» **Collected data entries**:

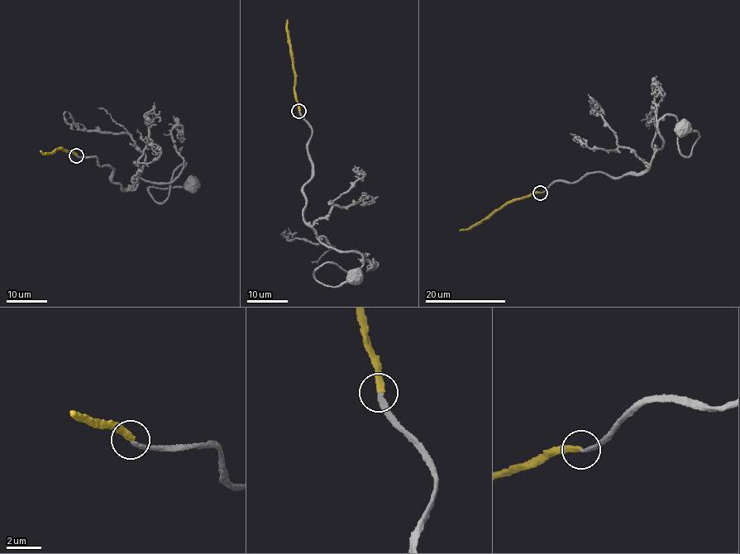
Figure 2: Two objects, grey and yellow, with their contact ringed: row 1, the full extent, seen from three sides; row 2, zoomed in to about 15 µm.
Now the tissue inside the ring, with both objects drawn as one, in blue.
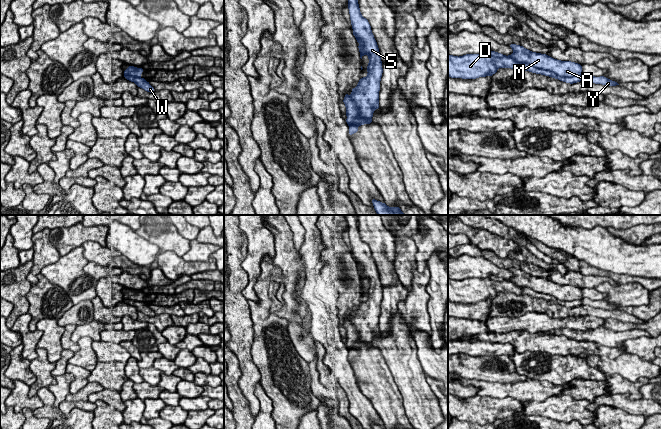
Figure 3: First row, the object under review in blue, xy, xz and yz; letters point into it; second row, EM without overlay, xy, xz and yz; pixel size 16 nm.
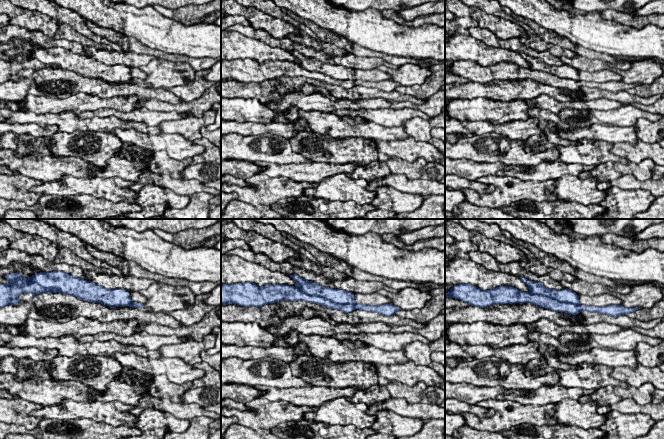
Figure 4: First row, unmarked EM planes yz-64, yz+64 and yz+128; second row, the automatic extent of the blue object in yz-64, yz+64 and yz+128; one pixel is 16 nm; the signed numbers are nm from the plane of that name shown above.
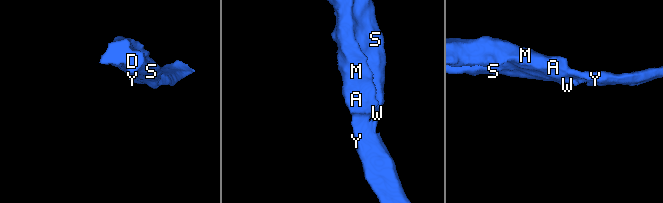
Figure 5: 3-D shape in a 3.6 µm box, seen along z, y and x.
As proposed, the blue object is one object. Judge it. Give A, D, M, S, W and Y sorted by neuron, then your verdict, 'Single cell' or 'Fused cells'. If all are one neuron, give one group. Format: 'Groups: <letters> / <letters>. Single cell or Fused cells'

==

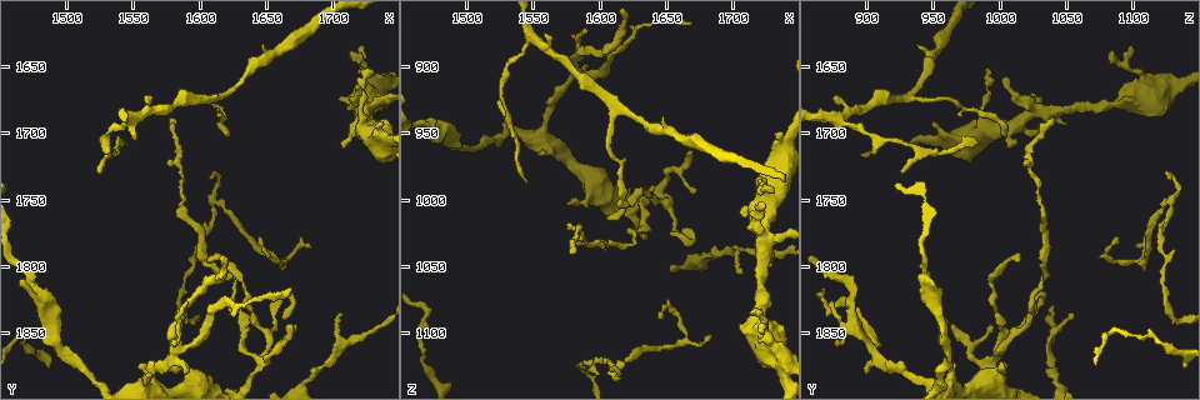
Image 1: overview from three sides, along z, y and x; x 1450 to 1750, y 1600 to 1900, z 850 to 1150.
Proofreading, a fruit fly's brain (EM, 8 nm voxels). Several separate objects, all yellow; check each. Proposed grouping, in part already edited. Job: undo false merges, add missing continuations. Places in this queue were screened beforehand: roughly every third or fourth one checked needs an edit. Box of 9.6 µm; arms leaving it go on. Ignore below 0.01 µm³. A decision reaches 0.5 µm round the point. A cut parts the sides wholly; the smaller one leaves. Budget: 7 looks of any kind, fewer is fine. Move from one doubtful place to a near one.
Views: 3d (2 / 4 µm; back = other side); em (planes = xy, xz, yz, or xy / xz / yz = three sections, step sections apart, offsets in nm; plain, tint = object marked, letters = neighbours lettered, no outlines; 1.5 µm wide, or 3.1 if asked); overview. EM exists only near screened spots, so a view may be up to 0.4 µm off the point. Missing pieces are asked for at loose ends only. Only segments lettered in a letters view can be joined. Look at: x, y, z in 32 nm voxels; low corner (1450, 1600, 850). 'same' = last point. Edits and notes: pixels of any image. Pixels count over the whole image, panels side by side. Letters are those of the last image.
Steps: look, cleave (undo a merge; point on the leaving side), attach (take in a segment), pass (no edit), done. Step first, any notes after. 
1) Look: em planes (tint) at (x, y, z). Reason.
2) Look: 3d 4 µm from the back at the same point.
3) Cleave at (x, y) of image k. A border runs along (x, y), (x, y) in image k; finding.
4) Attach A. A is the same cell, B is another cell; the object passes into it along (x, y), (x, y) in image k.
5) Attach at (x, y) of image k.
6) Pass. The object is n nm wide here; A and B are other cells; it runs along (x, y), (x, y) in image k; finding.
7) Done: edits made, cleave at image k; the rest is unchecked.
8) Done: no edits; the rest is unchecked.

---

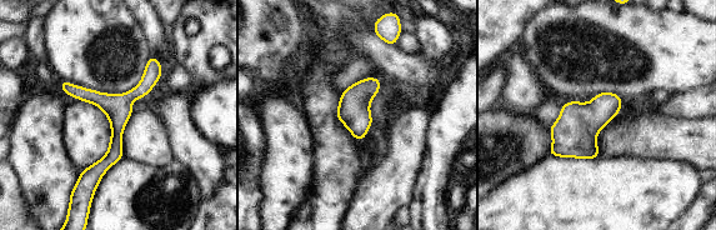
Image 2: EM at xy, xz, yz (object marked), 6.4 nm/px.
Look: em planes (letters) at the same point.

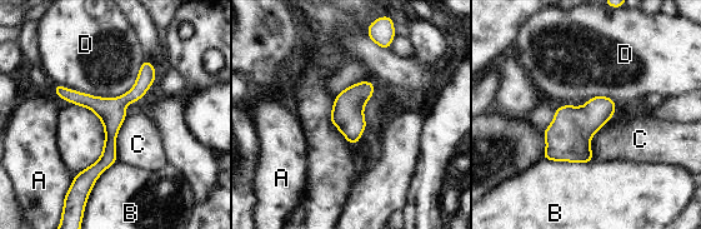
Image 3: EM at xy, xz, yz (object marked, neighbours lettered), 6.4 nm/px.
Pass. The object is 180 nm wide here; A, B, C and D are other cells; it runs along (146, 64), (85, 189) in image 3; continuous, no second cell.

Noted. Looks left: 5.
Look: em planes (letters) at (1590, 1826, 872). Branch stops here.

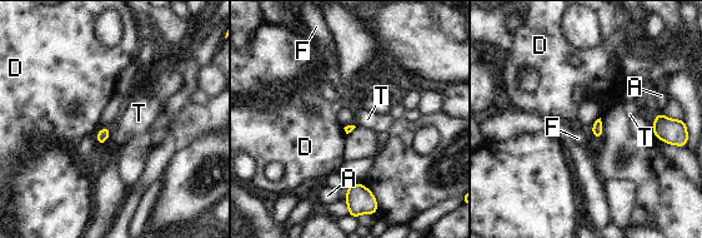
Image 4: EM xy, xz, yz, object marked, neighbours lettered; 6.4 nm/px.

» **WORK ORDER**: The output is the stretch above from the line with "Figure 2: Two" through the line with "As proposed, the", copied word for word with both ends kept and every picture dropped.

» **RESPONSE TO THIS EXERCISE**:
Figure 2: Two objects, grey and yellow, with their contact ringed: row 1, the full extent, seen from three sides; row 2, zoomed in to about 15 µm.
Now the tissue inside the ring, with both objects drawn as one, in blue.
Figure 3: First row, the object under review in blue, xy, xz and yz; letters point into it; second row, EM without overlay, xy, xz and yz; pixel size 16 nm.
Figure 4: First row, unmarked EM planes yz-64, yz+64 and yz+128; second row, the automatic extent of the blue object in yz-64, yz+64 and yz+128; one pixel is 16 nm; the signed numbers are nm from the plane of that name shown above.
Figure 5: 3-D shape in a 3.6 µm box, seen along z, y and x.
As proposed, the blue object is one object. Judge it. Give A, D, M, S, W and Y sorted by neuron, then your verdict, 'Single cell' or 'Fused cells'. If all are one neuron, give one group. Format: 'Groups: <letters> / <letters>. Single cell or Fused cells'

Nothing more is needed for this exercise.